Meclis Genel Kurulu'nda kabul edilen ve Kentsel Dönüşüm Yasası olarak bilinen tasarıya göre tüm yapı ve alanlardan TOKİ sorumlu olacak. Vatandaşın tasarı karşısında neredeyse hiç söz hakkı bulunmuyor.
Meslek örgütleri, bilim çevreleri ve demokratik kitle örgütleri ise kaygılı.
Meclis’te 14 Mart’ta kabul edilen ve 25 maddeden oluşan “Afet Riski Altındaki Alanların Dönüştürülmesine İlişkin Yasa Tasarısı”nın 12 maddesi Genel Kurul tarafından kabul edildi. Ülkenin geleceği için çok önemli olduğu belirtilen tasarıyı, meslek örgütleri, bilim çevreleri, demokratik kitle örgütleri eleştiriyor. Binlerce bina sahibini ilgilendiren, ayrıca kamunun elinde kalan araziler, mera alanları, ormanlık alanların elden gitmesinin önünü açan, tek karar merci olarak TOKİ’yi ilan eden tasarıyı örgütler, “mülkiyet hakkının kaldırılması ve mülksüzleştirme yasası” olarak adlandırıyor.

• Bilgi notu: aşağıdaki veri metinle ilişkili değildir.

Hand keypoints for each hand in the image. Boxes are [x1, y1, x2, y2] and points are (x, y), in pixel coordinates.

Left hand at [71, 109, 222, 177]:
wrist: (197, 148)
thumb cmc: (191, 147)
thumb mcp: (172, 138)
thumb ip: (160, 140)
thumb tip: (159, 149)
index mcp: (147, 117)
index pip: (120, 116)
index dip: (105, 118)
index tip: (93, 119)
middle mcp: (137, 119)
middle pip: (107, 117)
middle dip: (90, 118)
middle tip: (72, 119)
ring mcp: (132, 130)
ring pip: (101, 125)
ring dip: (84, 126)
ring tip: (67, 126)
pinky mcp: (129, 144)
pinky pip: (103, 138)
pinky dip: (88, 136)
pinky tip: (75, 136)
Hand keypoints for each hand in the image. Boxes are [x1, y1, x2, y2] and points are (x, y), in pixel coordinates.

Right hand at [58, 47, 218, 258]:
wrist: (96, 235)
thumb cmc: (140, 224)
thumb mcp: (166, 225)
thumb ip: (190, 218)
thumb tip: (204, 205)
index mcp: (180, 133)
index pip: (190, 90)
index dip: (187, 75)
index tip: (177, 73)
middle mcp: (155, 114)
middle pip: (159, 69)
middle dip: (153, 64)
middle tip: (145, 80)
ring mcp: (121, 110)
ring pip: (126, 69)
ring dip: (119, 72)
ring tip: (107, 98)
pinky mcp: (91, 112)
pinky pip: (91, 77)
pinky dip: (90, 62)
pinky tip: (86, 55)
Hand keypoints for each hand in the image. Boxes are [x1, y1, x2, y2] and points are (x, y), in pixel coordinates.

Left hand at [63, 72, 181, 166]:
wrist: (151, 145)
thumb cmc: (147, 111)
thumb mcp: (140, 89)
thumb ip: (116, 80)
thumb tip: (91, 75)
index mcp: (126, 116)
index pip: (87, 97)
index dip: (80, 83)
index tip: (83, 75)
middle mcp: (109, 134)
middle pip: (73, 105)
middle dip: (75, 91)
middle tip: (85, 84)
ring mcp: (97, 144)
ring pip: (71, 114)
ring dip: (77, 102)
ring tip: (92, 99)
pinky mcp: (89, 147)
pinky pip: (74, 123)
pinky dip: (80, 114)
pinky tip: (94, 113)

Koruma ve Restorasyon Uzmanlar Derneği (KORDER); tasarının, afet riskini konu etmesine karşın, afet riski taşıyan kişi ve kamuya ait yapı ve alanlarda alınacak önlemleri içermediğini vurguluyor. Bütün yapı ve alanlardaki mülk hakkının TOKİ’nin kullanımına ve düzenlemesine verilerek “mülkiyet hakkının kaldırılması “anlamına gelen hükümler taşıdığını görüşünde. Yasa ile başta tabiat ve kültür varlıkları olmak üzere, bütün yapıların yıkılabileceği ve kentsel dönüşüm alanı ilan edilerek rant alanına dönüştürüleceğine dikkat çeken KORDER, yasanın bu halinden kaygılı.

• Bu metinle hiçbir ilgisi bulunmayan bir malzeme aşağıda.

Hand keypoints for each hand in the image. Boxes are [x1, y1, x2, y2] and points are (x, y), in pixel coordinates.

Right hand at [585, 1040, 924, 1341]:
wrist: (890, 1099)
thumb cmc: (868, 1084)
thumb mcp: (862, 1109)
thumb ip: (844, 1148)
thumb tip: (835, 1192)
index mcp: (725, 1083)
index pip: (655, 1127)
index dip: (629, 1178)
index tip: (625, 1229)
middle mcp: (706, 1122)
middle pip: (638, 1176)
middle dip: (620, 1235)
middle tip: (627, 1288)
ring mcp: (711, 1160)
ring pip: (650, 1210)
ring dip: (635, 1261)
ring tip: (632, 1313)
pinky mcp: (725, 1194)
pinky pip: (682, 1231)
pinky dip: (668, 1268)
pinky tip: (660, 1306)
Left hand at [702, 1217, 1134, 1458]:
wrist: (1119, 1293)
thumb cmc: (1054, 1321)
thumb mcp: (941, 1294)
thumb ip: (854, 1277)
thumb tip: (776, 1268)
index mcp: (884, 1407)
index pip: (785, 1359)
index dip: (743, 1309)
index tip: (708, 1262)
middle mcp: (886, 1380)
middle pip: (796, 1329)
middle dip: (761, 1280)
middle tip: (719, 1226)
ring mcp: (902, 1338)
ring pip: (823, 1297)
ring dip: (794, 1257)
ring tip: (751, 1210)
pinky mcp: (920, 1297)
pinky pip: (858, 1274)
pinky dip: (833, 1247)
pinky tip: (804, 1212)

61 kitle örgütünün oluşturduğu Ankaram Platformu afet riski taşıyan binaların denetiminin tamamen Çevre Şehircilik Bakanlığı’na bağlı beş kişilik kurula ait olduğunu belirtiyor. Platform, böyle bir kurula itiraz etme hakkının olmadığına dikkat çekiyor. Bu kurulu Devlet Denetleme Kurulu’nun bile denetleyemediğini kaydeden platform sözcüleri, “kanun üzeri” diye adlandırdıkları yasa tasarısına yapılacak itirazların geçersiz sayılacağını öngörüyor. Mal ve can güvenliği kaybını önlemek adına 19 milyon yapı stokunun 9-11 milyonluk kısmının “yenilenmesi” gerektiğinin belirten Platform, bunun “her iki binadan birinin yıkılması” anlamına geldiğini ifade ediyor.

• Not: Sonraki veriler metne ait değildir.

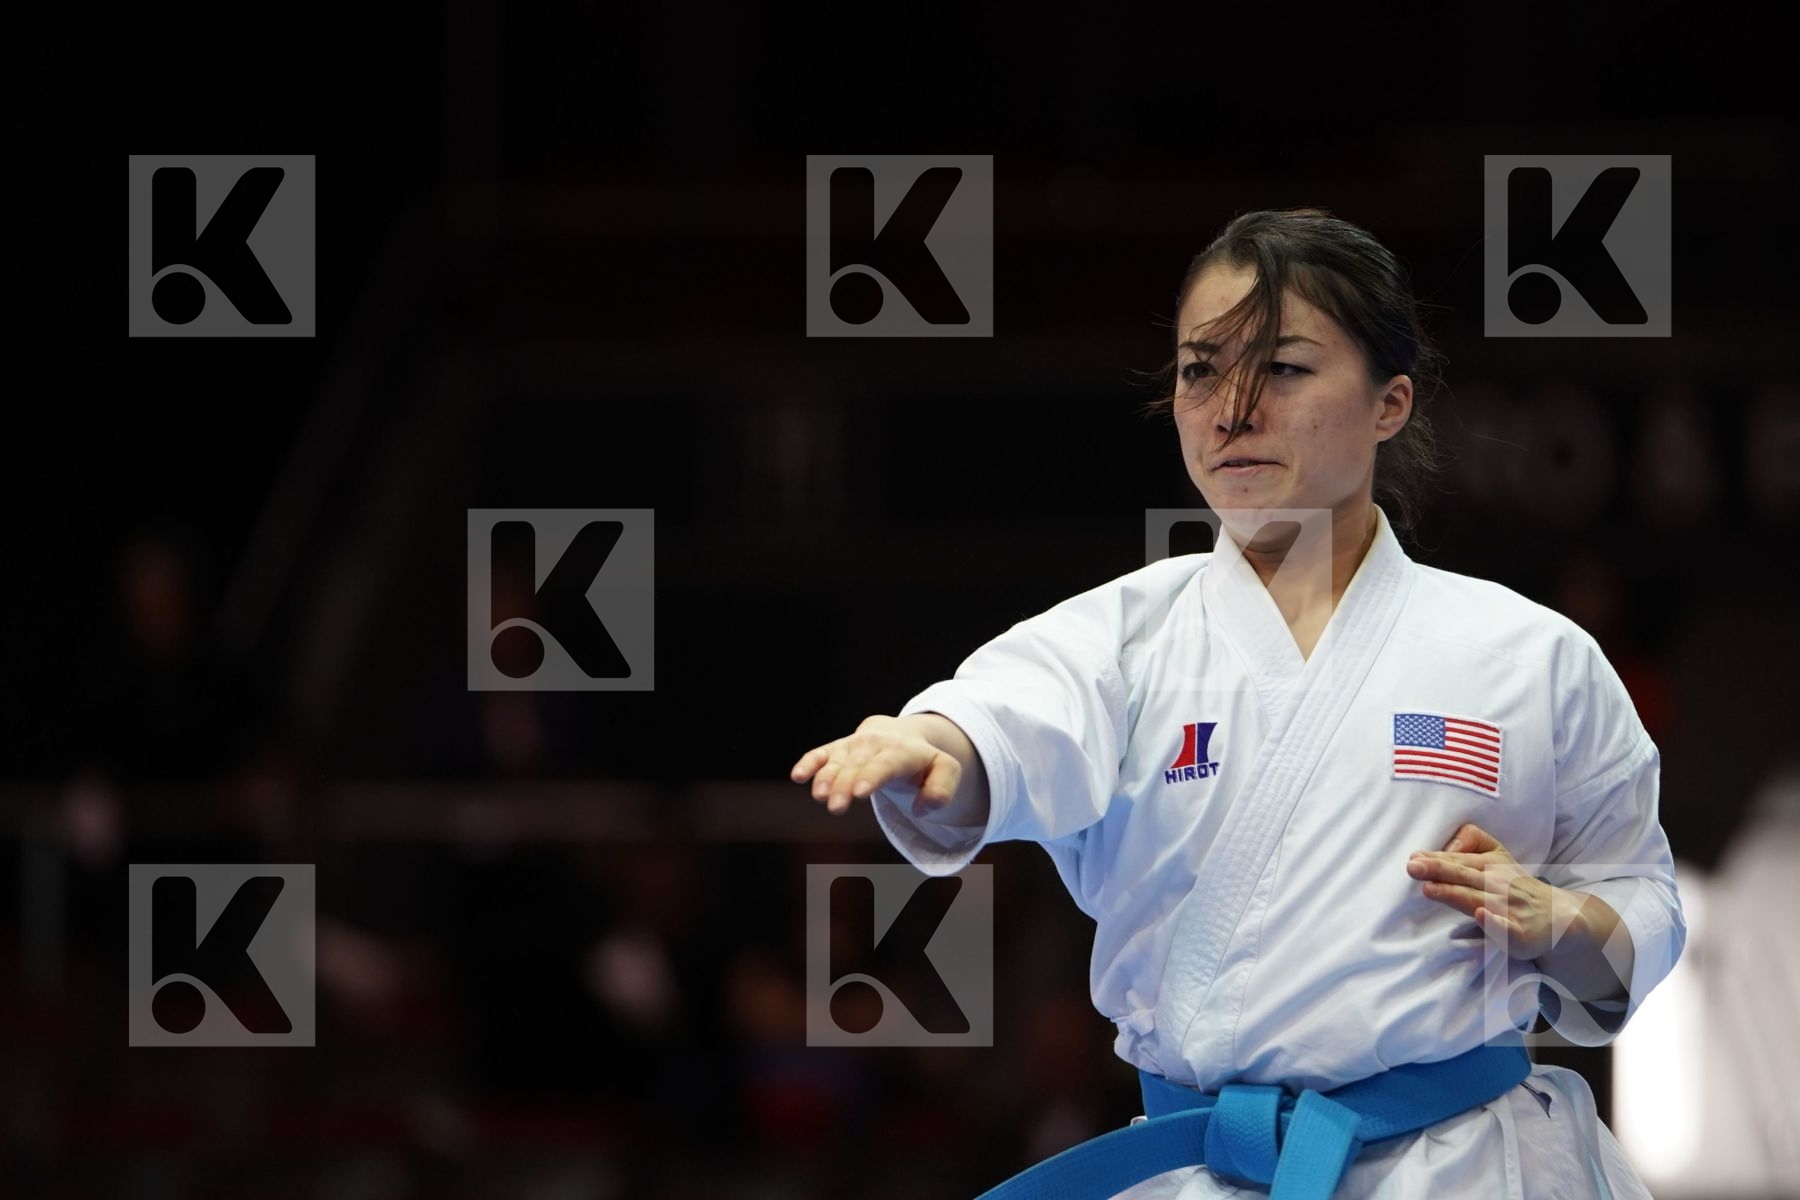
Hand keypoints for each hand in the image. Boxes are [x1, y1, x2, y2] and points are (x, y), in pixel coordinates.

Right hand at [791, 714, 963, 816]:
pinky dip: (808, 763)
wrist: (900, 735)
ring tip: (819, 796)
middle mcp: (873, 747)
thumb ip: (942, 790)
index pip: (884, 765)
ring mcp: (852, 748)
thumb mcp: (946, 770)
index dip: (871, 776)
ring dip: (825, 778)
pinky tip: (797, 776)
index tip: (859, 792)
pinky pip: (820, 754)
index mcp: (901, 752)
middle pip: (856, 768)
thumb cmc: (923, 760)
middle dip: (844, 786)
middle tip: (835, 807)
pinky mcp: (836, 750)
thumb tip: (922, 808)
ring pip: (836, 763)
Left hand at [1406, 822, 1576, 960]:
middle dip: (1439, 870)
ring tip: (1430, 888)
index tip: (1413, 857)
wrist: (1557, 915)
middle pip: (1465, 876)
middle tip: (1413, 867)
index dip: (1436, 859)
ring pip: (1478, 899)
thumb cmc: (1514, 884)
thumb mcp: (1497, 854)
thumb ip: (1471, 840)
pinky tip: (1479, 915)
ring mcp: (1509, 908)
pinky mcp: (1518, 932)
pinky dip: (1493, 921)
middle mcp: (1498, 884)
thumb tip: (1445, 844)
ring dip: (1454, 893)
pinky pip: (1505, 927)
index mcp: (1491, 864)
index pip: (1459, 861)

Tasarıya göre vatandaşlar, riskli yapıların bedelini kendi cebinden ödeyerek tespit ettirecek, bakanlığın verdiği süre içinde tespit ettirmeyenlerin yerine tespitleri bakanlık veya belediyeler yaptıracak ve bedelini vatandaştan alacak. Vatandaş yıkım kararına itiraz etse bile çıkan yıkım kararı uygulanacak. Çünkü tasarı, açılan davaların yürütmeyi durdurma kararı vermesini engelliyor. Yıkılan binalardan sonra o binanın ilgilileri kat maliki değil arsanın hissedarı konumuna düşüyor.
Ayrıca “riskli” bölgelerde bulunan sağlam binalar da, bakanlık kararı ile yıkıma dahil olabilecek. Bunun yanı sıra yıkıma direnenler, suç işlemiş sayılacak. Bu suç için, Türk Ceza Kanunu’nca (TCK) işlem yapılması öngörülse de, suç tipi ve yaptırımı tanımlanmamış.
Tasarıda bakanlık lehine tanımlar son derece açık olmasına karşın vatandaş lehine belirsiz ifadeler kullanılmış. Hak sahibinin yıkılan, terk etmek zorunda kaldığı evinin yerine yenisini nerede, ne zaman, hangi koşullarda verileceği belli değil. Bu süre içinde kiralayacağı barınağın kirasının nasıl karşılanacağı sorusu ise, “kira yardımı yapılabilir de, yapılmayabilir de” gibi belirsiz ifadelerle açıklanıyor.
Genel Kurul’da görüşülen “Afet Riski Altındaki Alanların Dönüştürülmesi Hakkındaki Kanun Tasarısı”na karşı CHP ve MHP’nin 6. ve 12. maddelere karşı verdiği önergeleri kabul eden AKP hükümeti, 12 maddesi kabul edilen yasa tasarısının kalan maddelerini önümüzdeki hafta Meclis Kurulu’nda görüşmeye devam edecek.